In the future, schemes to prove data possession without fully uploading the file may be supported.
What happens if a user uploads a path with incorrect/malicious metadata?
They will only pollute their own cache. Path metadata (store path, references, deriver, etc.) are associated with the local cache and the global cache only contains content-addressed NARs that are “context-free.”
How is authentication handled?
Authentication is done via signed JWTs containing the allowed permissions. Each instance of atticd --mode api-server
is stateless. This design may be revisited later, with option for a more stateful method of authentication.
On what granularity is deduplication done?

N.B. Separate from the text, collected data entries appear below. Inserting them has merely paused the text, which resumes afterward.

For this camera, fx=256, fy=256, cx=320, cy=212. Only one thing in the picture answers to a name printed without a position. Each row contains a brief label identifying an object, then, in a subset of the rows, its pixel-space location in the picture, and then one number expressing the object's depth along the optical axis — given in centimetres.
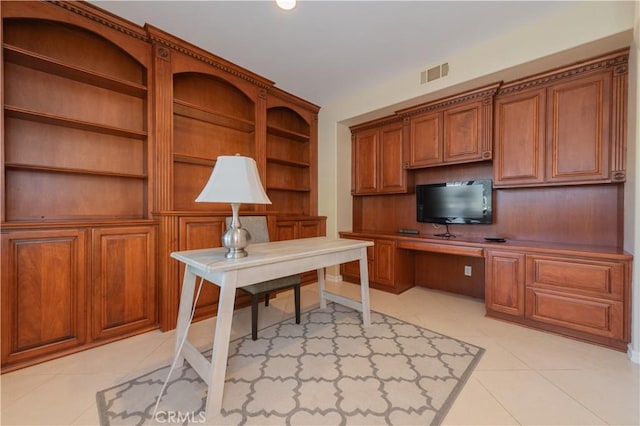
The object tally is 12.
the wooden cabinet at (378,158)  349
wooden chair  212
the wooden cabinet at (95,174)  181
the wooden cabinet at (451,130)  273
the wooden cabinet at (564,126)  215
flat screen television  286
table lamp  152
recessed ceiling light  192
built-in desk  194
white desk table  137
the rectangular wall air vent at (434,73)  270
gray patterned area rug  134
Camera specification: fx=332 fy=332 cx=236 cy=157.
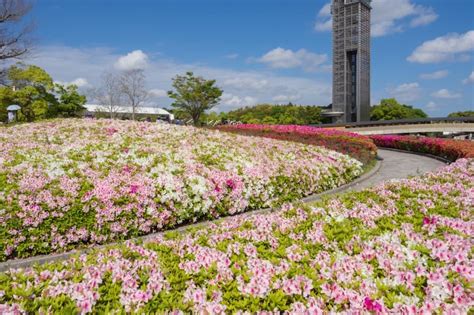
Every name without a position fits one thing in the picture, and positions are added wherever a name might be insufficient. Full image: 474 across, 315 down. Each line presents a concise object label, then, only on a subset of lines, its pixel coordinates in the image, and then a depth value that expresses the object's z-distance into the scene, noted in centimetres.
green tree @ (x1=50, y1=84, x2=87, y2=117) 4002
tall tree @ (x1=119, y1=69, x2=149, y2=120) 4859
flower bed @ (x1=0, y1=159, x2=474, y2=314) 261
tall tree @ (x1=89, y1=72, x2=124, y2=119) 5022
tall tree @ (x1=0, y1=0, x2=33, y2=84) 2505
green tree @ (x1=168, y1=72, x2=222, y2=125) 4956
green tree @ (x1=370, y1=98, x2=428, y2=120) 8450
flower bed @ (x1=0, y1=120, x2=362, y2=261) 575
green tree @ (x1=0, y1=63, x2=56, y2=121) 3678
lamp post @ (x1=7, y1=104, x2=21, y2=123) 2781
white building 5184
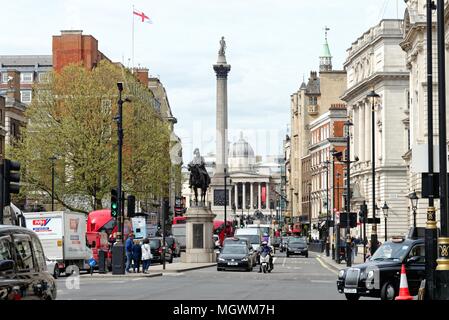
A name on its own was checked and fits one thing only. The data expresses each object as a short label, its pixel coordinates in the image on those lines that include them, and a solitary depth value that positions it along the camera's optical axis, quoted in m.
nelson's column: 122.75
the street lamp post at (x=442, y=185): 22.23
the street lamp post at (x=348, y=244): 57.75
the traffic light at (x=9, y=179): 24.86
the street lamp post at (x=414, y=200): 60.66
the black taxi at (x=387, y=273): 27.98
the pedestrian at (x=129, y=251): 50.34
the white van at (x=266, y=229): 110.43
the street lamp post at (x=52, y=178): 72.21
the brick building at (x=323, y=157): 139.50
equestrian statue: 71.25
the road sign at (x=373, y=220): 57.31
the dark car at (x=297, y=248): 92.88
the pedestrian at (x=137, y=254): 49.85
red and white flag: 92.86
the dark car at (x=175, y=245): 78.74
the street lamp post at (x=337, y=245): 69.44
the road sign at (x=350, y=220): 60.22
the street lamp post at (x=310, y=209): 156.25
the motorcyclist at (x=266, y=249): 52.28
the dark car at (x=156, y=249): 71.38
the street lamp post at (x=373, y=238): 58.11
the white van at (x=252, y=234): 80.24
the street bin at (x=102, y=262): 51.81
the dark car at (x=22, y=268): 14.87
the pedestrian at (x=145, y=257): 49.59
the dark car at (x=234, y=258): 55.31
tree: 75.44
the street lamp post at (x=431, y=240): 24.08
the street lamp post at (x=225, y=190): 107.25
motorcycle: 52.34
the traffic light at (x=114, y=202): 45.34
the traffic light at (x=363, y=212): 60.22
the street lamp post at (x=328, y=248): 91.56
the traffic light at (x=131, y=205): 45.22
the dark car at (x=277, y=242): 128.88
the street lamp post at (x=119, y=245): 46.97
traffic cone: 24.50
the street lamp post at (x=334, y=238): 81.61
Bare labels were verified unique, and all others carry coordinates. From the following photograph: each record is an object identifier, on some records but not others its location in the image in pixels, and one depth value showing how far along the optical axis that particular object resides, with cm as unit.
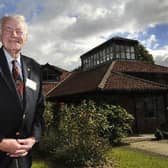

Global deduplication is done on two levels: NAR files and chunks. During an upload, the NAR file is split into chunks using the FastCDC algorithm. Identical chunks are only stored once in the storage backend. If an identical NAR exists in the Global NAR Store, chunking is skipped and the NAR is directly deduplicated.
During a download, atticd
reassembles the entire NAR from constituent chunks by streaming from the storage backend.
Data chunking is optional and can be disabled entirely or for NARs smaller than a threshold. When chunking is disabled, all new NARs are uploaded as a single chunk and NAR-level deduplication is still in effect.
How are you hosting your instance?
My personal instance is running on fly.io with database provided by neon.tech. The object storage service is Cloudflare R2 which has no egress fees.
How does the client do all the work?
I implemented an async Rust binding to the C++ libnixstore
which allows the client to compute closures, lookup path metadata, and stream NARs directly to the Attic server. It’s a bit hairy but hopefully with something like Tvix all of this won’t be necessary anymore.